Acabo de salir un rato a tomar el sol para aprovechar un poco . Me encontré con el profesor venezolano que está haciendo su sabático acá. Tiene un color de piel bonito que esconde los años. No sabría si tiene setenta o cincuenta. No me acordaba de su nombre así que lo salude con el muy cordial "Profesor". Me sonrío y me armó conversación. Me preguntó en qué trabajaba y yo le pregunté en qué trabajaba. Me contó que estaba escribiendo un libro sobre una experiencia de educación experimental desde una perspectiva sistémica. Después me contó que el sol activaba un receptor clave para el sistema inmunológico y que me recomendaba que tratara de tomar sol cada vez que pudiera para que no me enfermara en el invierno. Después me dijo que sentía que la universidad había cambiado muchísimo. Que él había estado en Hull hacía veinte años y que claramente la tecnología y el mercado habían logrado que pasara de ser una universidad pequeña pero muy amigable a un lugar algo alienante e impersonal. Que unos baños tan limpios y una cafetería tan grande y estandarizada no parecían ser muy amigables con la construcción de conocimiento y de una comunidad académica real. Yo miré la taza desechable de capuchino de Starbucks que tenía en la mano sintiéndome culpable. Él también la miró y sonrío, diciéndome "¿Ves?" con su gesto. Después me dijo que educar a los niños en este mundo era un reto enorme y que teníamos que protegerlos de la alienación. Le dije que siempre tenía eso presente en la educación de mi hija y omití decirle que ese proceso me preocupaba más en mí que en Amelia. Él me dijo que para nosotros (incluyéndome en ese nosotros) ese proceso era menos grave porque teníamos un pie en un lado y otro en otro. Yo no le conté que todos mis levantes de adolescencia estuvieron mediados por ICQ.

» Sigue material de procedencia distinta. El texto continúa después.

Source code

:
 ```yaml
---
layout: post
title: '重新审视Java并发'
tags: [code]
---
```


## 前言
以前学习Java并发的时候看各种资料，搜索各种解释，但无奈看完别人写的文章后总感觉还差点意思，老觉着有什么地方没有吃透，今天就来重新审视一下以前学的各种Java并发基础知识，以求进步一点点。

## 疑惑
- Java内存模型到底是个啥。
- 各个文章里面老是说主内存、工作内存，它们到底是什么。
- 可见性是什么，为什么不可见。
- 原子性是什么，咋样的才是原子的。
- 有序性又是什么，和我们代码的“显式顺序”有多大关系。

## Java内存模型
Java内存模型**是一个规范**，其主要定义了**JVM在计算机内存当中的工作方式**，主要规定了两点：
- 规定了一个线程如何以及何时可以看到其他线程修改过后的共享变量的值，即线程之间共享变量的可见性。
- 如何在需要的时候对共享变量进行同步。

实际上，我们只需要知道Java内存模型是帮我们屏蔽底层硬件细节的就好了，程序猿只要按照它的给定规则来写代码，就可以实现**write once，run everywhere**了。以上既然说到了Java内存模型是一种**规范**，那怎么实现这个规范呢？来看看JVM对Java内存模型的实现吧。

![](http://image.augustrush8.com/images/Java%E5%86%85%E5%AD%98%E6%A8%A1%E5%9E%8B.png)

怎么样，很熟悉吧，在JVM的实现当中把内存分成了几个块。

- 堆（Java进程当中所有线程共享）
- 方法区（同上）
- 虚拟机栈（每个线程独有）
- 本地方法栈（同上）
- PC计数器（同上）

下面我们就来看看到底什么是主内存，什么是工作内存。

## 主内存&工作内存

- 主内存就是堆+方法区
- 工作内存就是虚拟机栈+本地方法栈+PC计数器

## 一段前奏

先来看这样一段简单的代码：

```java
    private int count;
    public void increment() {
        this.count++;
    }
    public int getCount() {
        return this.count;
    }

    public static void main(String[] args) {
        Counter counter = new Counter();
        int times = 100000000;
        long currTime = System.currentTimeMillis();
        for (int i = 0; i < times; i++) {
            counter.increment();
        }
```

Anoche estaba pensando precisamente que en Inglaterra había aprendido a través del ejemplo de Laura M y de Ángela y Jon a llevar una vida más austera y consciente y por ende, más consecuente con como me gustaría que fuera el mundo, pero esta mañana miré cada una de las fotos del desfile de Yves Saint Laurent y quise locamente tener unos vestido de esos para ponerme algún día. No sé si son sentimientos incompatibles, o si son claramente una expresión de ese proceso de alienación del mercado y la tecnología de los que hablaba el profesor venezolano. Pero después también pensé que me gusta el mercado y me gusta la tecnología como conceptos abstractos y como manifestaciones reales. Que el mercado permite que las personas actúen y existan libremente y se regulen sin que depender de un intermediario que limite su libertad y que también me permite comprar un vestido de YSL si algún día tengo la plata. Y que la tecnología permite que yo lea artículos académicos escritos en todas partes del mundo, incluso algunos encontrados de forma poco ortodoxa en páginas web escritas en cirílico, y que Amelia juegue a las muñecas con mi mamá a través de Skype mientras yo cocino mote de ñame en el norte de Inglaterra para invitar a ese profesor venezolano, con su familia, a comer a la casa.

No sé dónde estén mis pies en este proceso de alienación inevitable, pero esperaría buscar un terreno firme para poder tenerlos en los dos costados de los que habló el profesor venezolano y ayudar a Ame a que los ponga donde ella quiera, consciente de las consecuencias de su escogencia.